Ok Let’s have some fun:

There are times when I want to tear my hair out. Today is one. Whatever you do: please take no notice of today’s stock market endorsement of the employment situation. These people are nuts.

This is why the whole ‘green shoots’ thing has a bad rap. The wise folks down at the stock exchange are congenitally incapable of thinking beyond the next isolated positive data point. Whatever it is.

I realize that they are naturally optimistic people. They are biased towards seeing the good news and ignoring the bad. After all they have stocks they want to sell you. And those stocks are absolutely always going to go up in price.

So why my anguish?

Well for months now we have all been focusing on the new claims for unemployment aid. This is a statistic that comes out weekly and gives us a read on the direction of unemployment. If the weekly number keeps getting bigger then unemployment is accelerating. As the weekly numbers taper off then unemployment is stabilizing. Then, hopefully, the numbers shrink quickly giving us an indication that the worst of the storm has passed.

There is another data point published at the same time: recurring or continuing claims. This shows us the number of people who are still claiming assistance beyond their first week of unemployment. They could have been unemployed for a while, but the data doesn’t break that down. Nor does it say anything about what happens to someone when they stop claiming aid. They just drop off the map. They might have found a job. Or they might have given up hope of getting one. To get insights into those issues we need to look at the employment roll data, not the claims data.

I assume you can guess where I am going with this.

Today’s data release has new claims climbing to 608,000. It is 3,000 higher than last week. That’s not good. But the four week average has fallen by 7,000. Overall that’s a mixed message. The moving average suggests the worst is over. But the one week data shows that any improvement has stalled.

So what do our intrepid green shoots hunters do? In need of good news to justify stock price increases they latch onto the recurring claims data. This is something they’ve ignored for months, if not years. Perhaps because it has been relentlessly awful for all that time. But today? Green shoots! The data shows a very dramatic drop in continuing claims. 148,00o fewer to be exact. Down to 6.68 million. That’s an improvement of 2.2% in just one week. Let me see … that means we’ll be down to zero recurring claims in less than a year. Surely this is the best green shoot yet. By the way: despite this week’s drop the four week moving average still rose slightly, by 2,250 to 6.76 million.

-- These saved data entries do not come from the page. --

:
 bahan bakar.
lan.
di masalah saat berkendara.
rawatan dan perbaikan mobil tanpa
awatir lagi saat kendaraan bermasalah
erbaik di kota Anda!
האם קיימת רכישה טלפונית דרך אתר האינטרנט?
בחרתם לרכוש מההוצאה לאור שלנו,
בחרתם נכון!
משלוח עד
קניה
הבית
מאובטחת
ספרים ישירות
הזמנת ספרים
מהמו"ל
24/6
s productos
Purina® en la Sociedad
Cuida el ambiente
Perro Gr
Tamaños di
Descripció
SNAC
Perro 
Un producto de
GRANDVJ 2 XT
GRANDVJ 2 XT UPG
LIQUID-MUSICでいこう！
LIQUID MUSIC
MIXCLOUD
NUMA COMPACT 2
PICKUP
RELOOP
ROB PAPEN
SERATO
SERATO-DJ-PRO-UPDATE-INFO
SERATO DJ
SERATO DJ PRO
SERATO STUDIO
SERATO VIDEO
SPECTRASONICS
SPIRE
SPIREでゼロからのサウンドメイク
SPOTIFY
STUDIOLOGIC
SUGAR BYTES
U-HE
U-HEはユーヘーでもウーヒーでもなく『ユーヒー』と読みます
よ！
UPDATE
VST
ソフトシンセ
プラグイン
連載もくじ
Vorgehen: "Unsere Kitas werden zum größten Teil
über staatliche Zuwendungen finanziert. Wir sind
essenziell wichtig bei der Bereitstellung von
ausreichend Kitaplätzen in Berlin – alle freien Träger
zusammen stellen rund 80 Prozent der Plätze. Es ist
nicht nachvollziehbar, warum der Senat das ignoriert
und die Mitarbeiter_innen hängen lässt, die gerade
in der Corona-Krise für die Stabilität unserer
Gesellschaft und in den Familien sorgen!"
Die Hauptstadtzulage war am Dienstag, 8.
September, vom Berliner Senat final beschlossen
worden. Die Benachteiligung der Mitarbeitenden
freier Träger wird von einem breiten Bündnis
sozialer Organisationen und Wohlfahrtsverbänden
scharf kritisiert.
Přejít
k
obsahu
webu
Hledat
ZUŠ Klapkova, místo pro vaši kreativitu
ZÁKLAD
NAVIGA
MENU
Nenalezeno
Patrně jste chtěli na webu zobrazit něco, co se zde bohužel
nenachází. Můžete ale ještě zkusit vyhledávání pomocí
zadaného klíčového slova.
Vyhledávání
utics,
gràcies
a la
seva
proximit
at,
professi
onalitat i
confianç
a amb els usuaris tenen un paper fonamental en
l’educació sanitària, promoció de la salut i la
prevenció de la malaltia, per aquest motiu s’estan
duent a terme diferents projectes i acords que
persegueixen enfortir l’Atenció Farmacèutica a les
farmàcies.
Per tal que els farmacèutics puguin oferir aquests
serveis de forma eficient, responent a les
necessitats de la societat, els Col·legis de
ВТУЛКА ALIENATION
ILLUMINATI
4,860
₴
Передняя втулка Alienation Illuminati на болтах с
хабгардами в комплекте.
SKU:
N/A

Yes on its face this could be good news. But we have absolutely no idea what happened to these people. That drop is only good if they went back to work. Now that would be great. But if they stopped claiming aid and still haven’t found a job that’s terrible: they will run out of money quickly. That’s not good at all.

My advice?

Ignore the fuss. Let’s wait to see how this data moves over the next few weeks. Remember it’s the trends that count, not the individual data points.

If you keep that in mind you will be way ahead of the stock market. Not that that is very difficult.